━━━━━ Data to examine

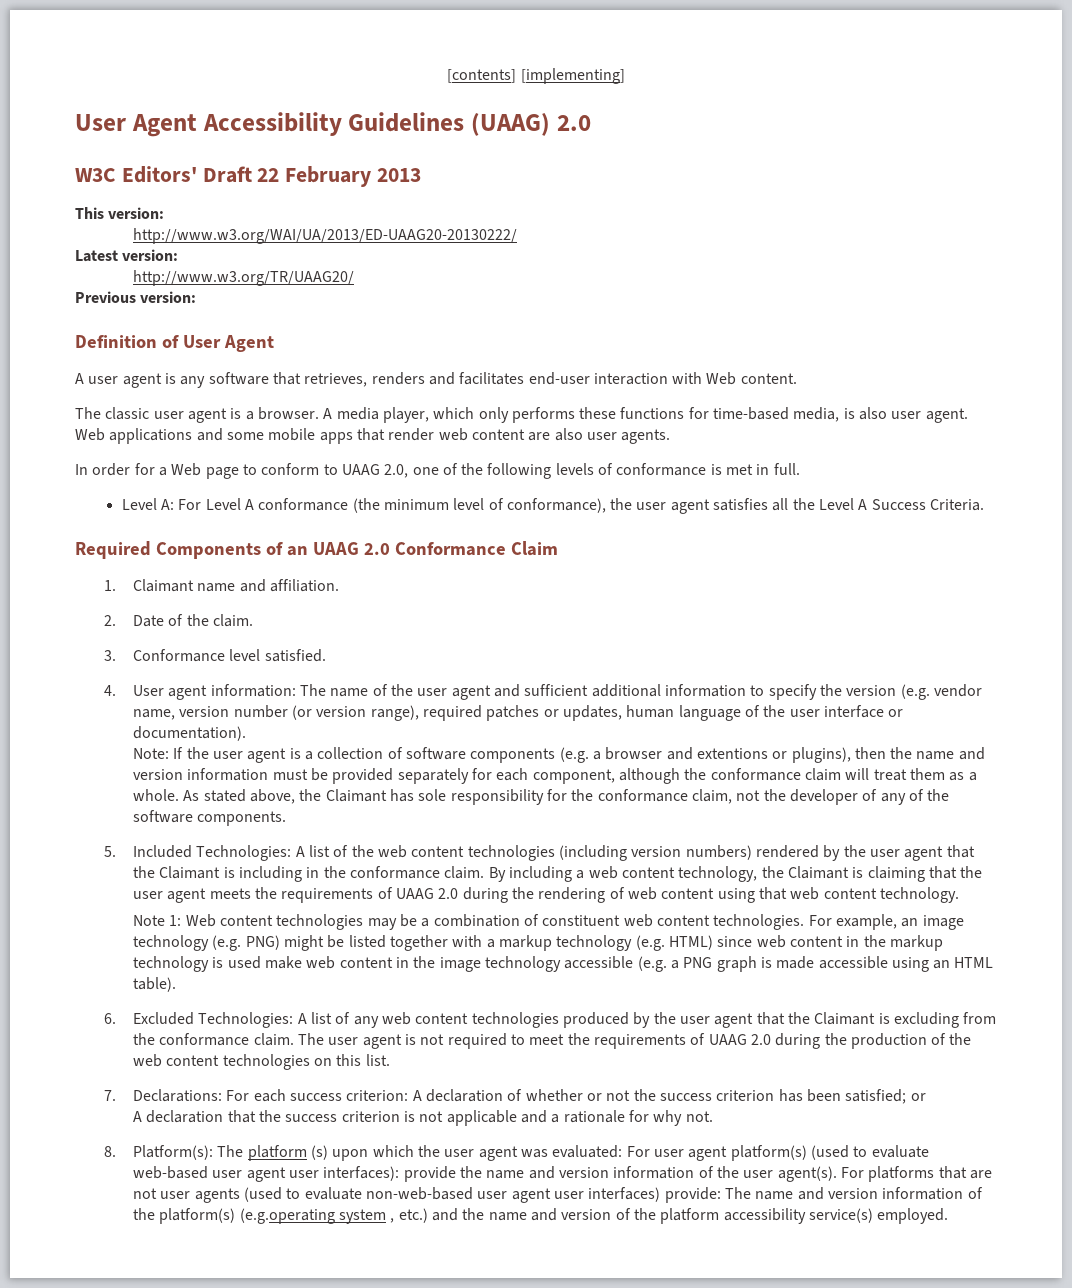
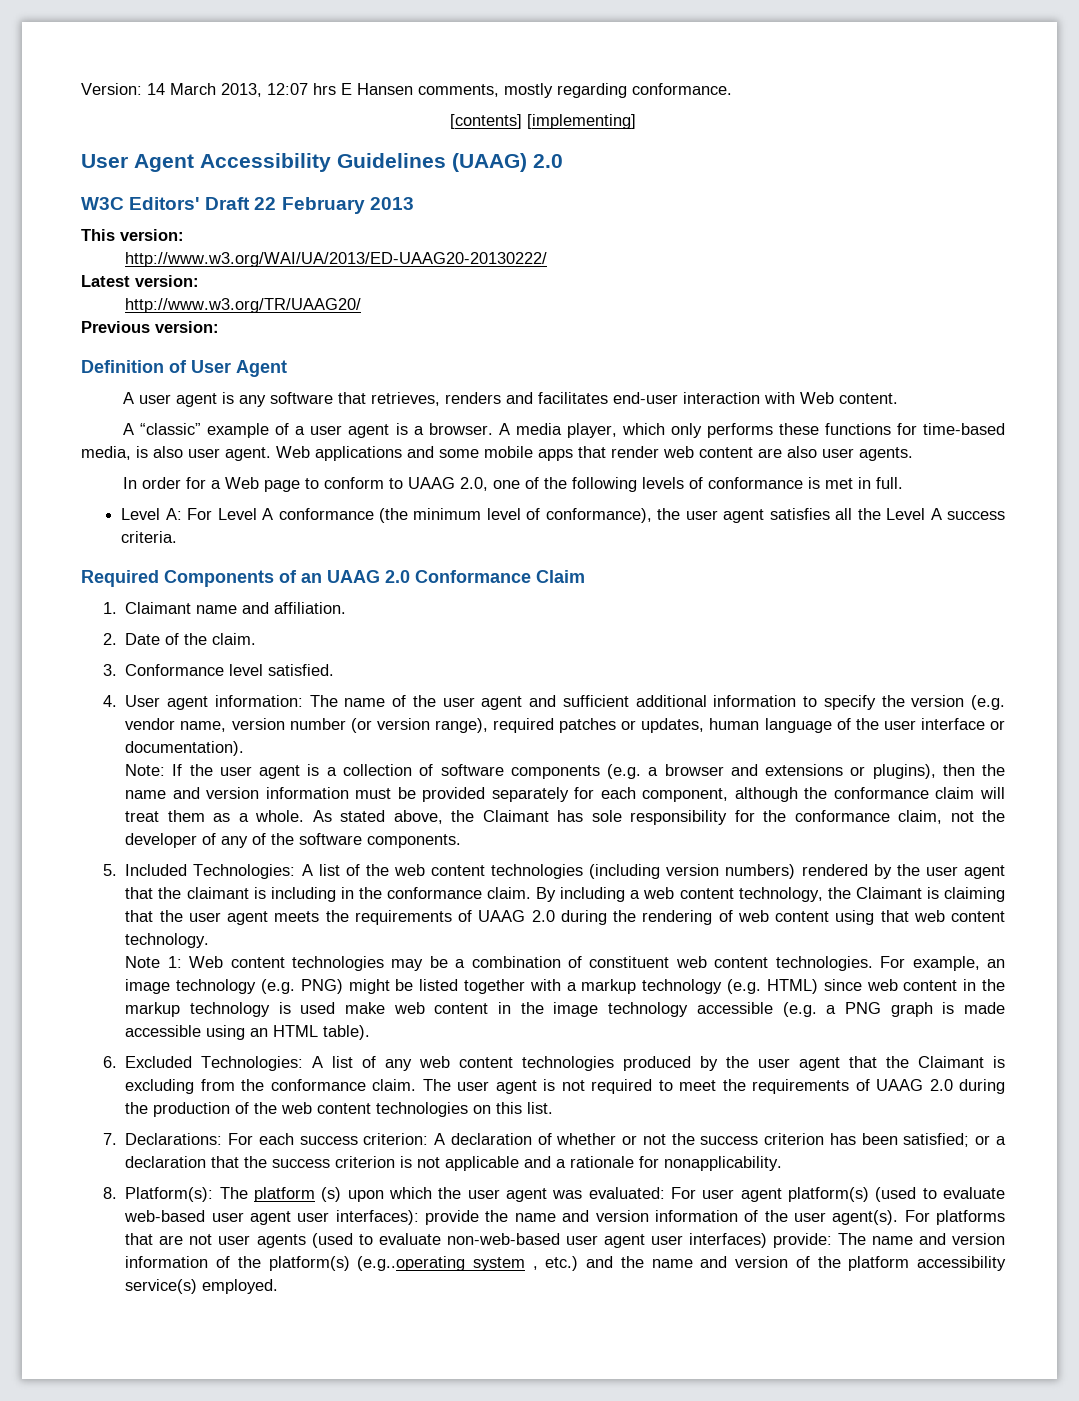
(447, 76) none -> [81,83,732,98] Version: 14 March 2013, 12:07 hrs E Hansen comments, mostly regarding conformance. //
[75,407,150,420] The classic -> [123,423,306,438] A “classic” example of a
[871,499,985,511] Success Criteria. -> [947,511,1006,520] [121,531,178,543] success criteria.
[696,748,768,759] extentions -> [764,764,843,776] extensions
[159,866,221,879] Claimant -> [186,887,249,899] claimant
[133,1111,143,1122] // A -> [995,1136,1006,1145] a
[653,1110,713,1126] why not. -> [664,1156,783,1171] nonapplicability.
[239,1208,335,1224] (e.g.operating -> [357,1256,466,1271] (e.g..operating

━━━━━━━━━━

Write out again exactly the lines from the start of the data above through the line containing "[133,1111,143,1122] // A", inclusive, excluding any pictures.

(447, 76) none -> [81,83,732,98] Version: 14 March 2013, 12:07 hrs E Hansen comments, mostly regarding conformance. //
[75,407,150,420] The classic -> [123,423,306,438] A “classic” example of a
[871,499,985,511] Success Criteria. -> [947,511,1006,520] [121,531,178,543] success criteria.
[696,748,768,759] extentions -> [764,764,843,776] extensions
[159,866,221,879] Claimant -> [186,887,249,899] claimant
[133,1111,143,1122] // A -> [995,1136,1006,1145] a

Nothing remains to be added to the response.